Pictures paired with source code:
------------------------------

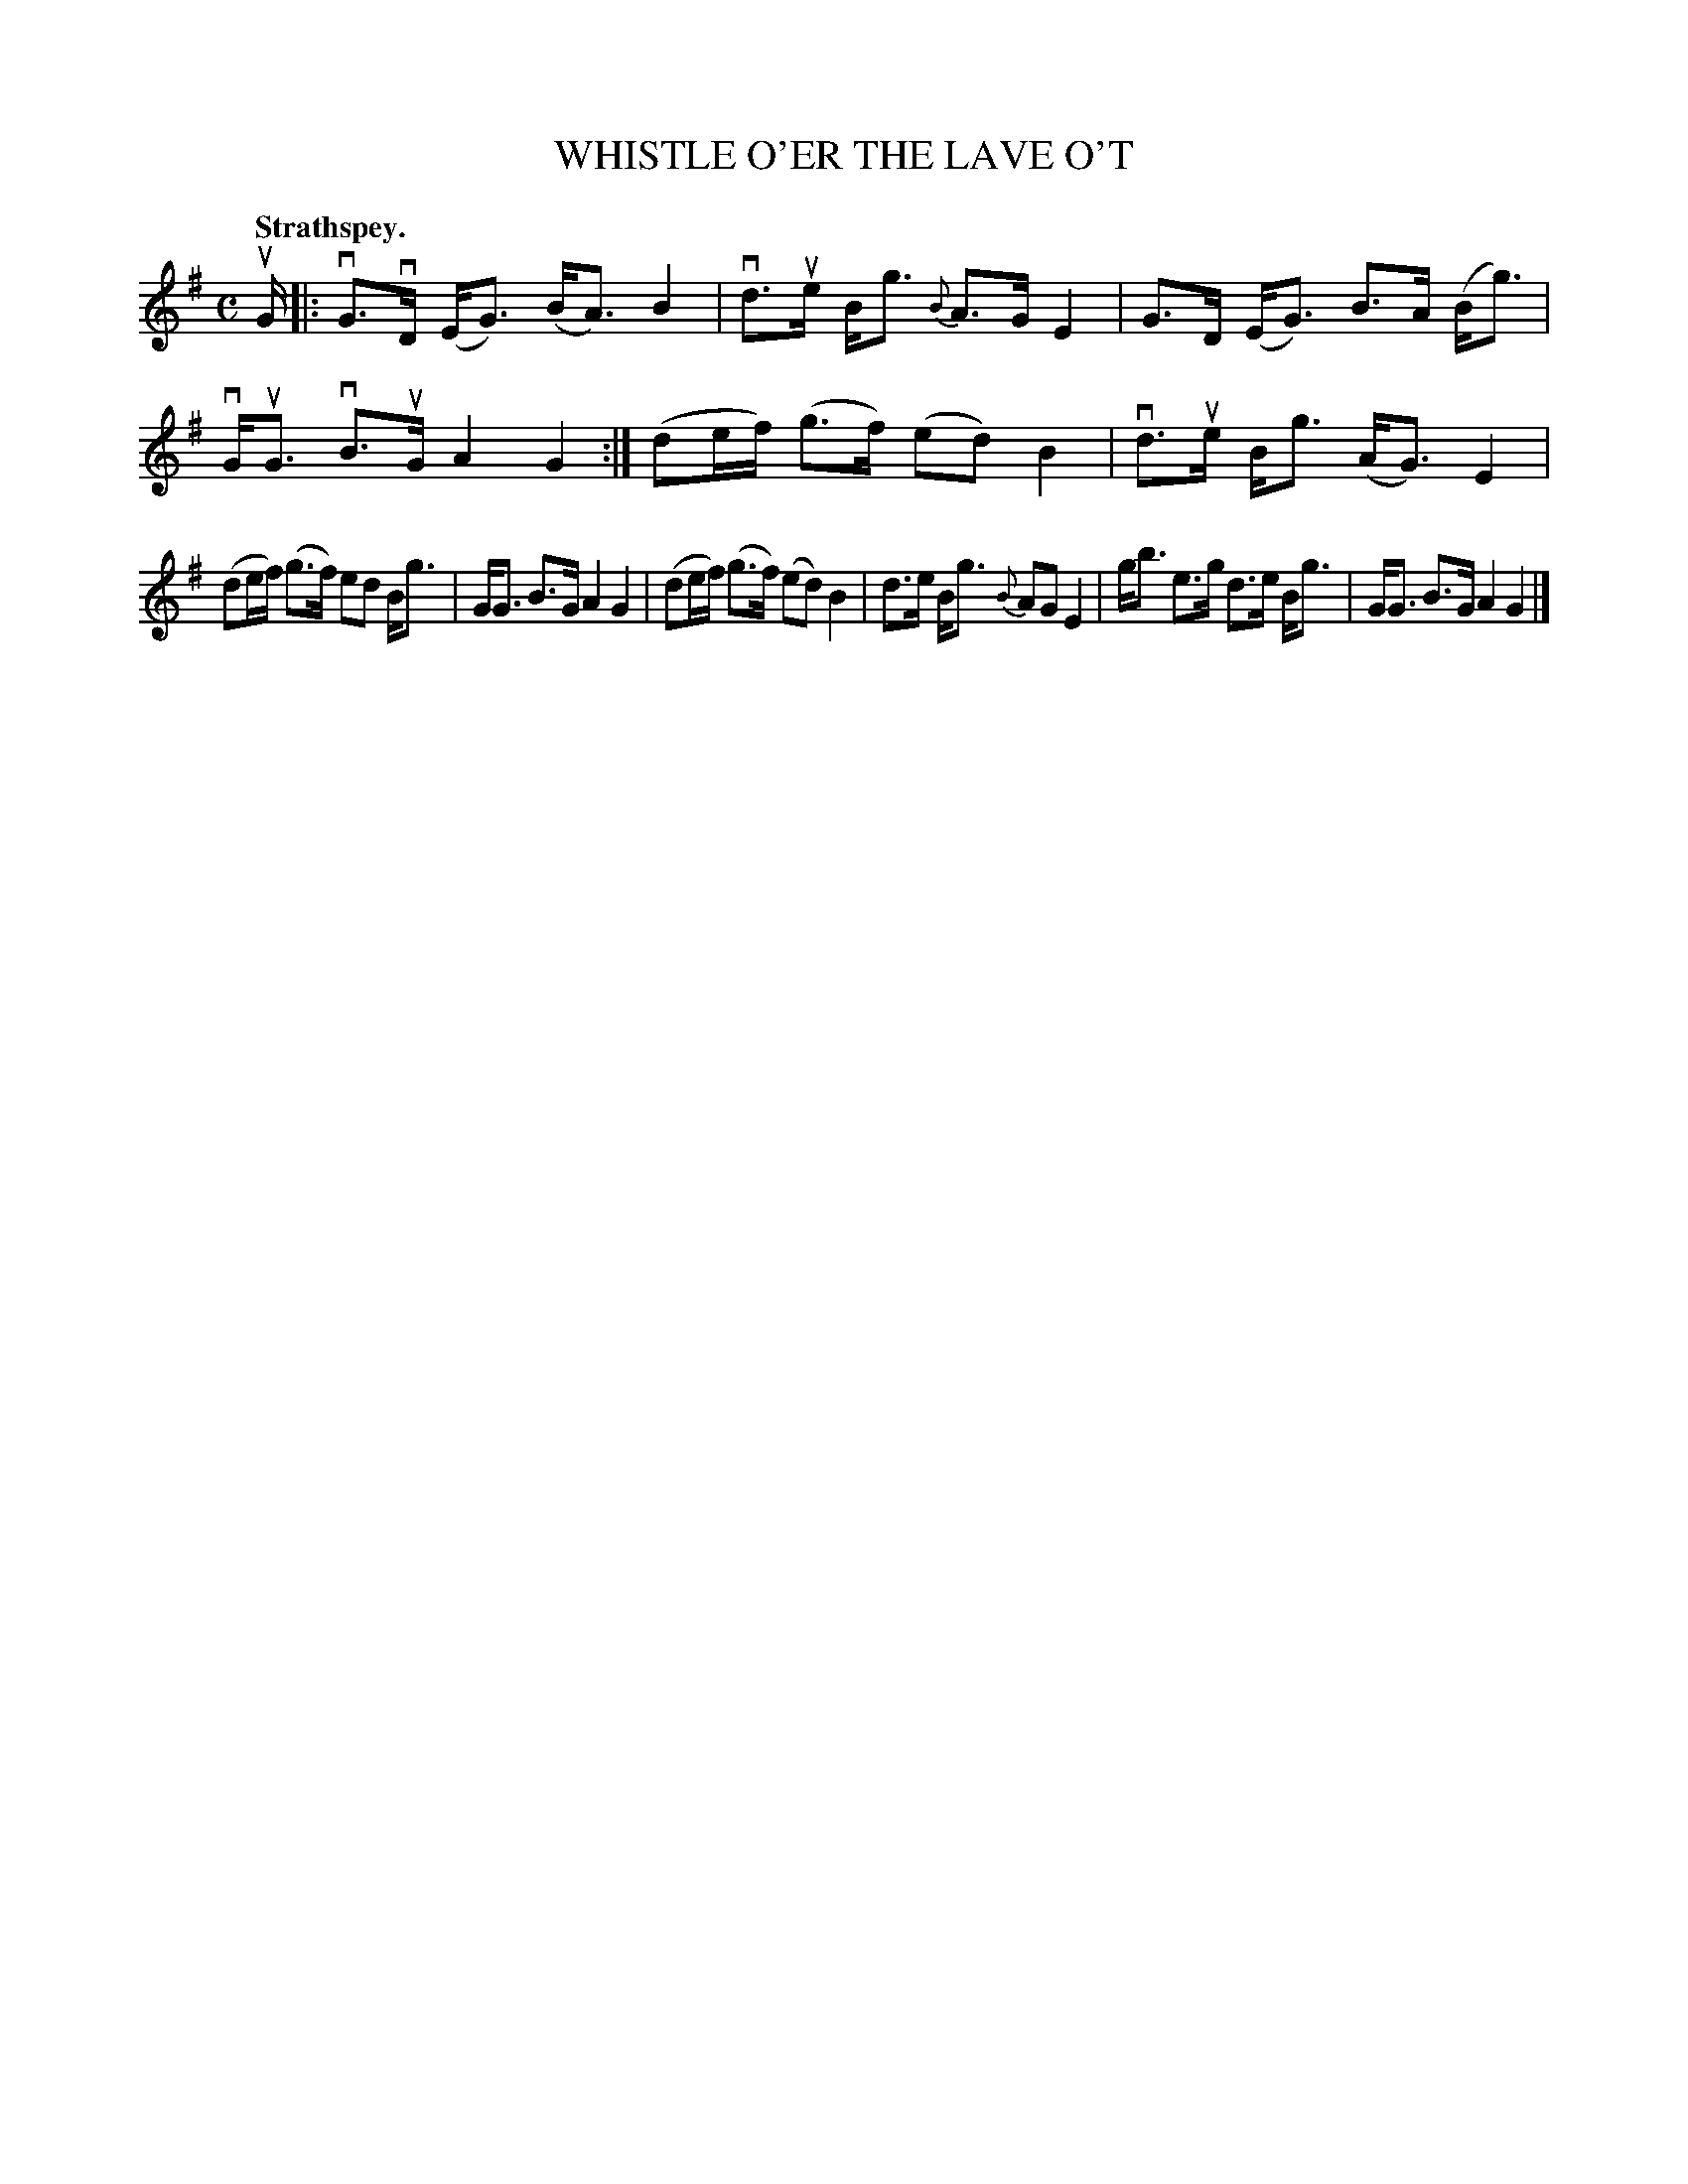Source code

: X: 111103
T: WHISTLE O'ER THE LAVE O'T
Q: "Strathspey."
R:  Strathspey.
%R: strathspey
B: James Kerr "Merry Melodies" v.1 p.11 s.1 #3
Z: 2017 John Chambers <jc:trillian.mit.edu>
M: C
L: 1/16
%%slurgraces yes
%%graceslurs yes
K: G
uG |:\
vG3vD (EG3) (BA3) B4 | vd3ue Bg3 {B}A3G E4 |\
G3D (EG3) B3A (Bg3) | vGuG3 vB3uG A4 G4 :|\
(d2ef) (g3f) (e2d2) B4 | vd3ue Bg3 (AG3) E4 |
(d2ef) (g3f) e2d2 Bg3 | GG3 B3G A4 G4 |\
(d2ef) (g3f) (e2d2) B4 | d3e Bg3 {B}A2G2 E4 |\
gb3 e3g d3e Bg3 | GG3 B3G A4 G4 |]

------------------------------

ACTION ITEM:
What is needed is an exact copy of the lines from the one containing "(d2ef) (g3f) (e2d2) B4 | d3e" to the end of the data; please add nothing else.

TASK OUTPUT:
(d2ef) (g3f) (e2d2) B4 | d3e Bg3 {B}A2G2 E4 |\
gb3 e3g d3e Bg3 | GG3 B3G A4 G4 |]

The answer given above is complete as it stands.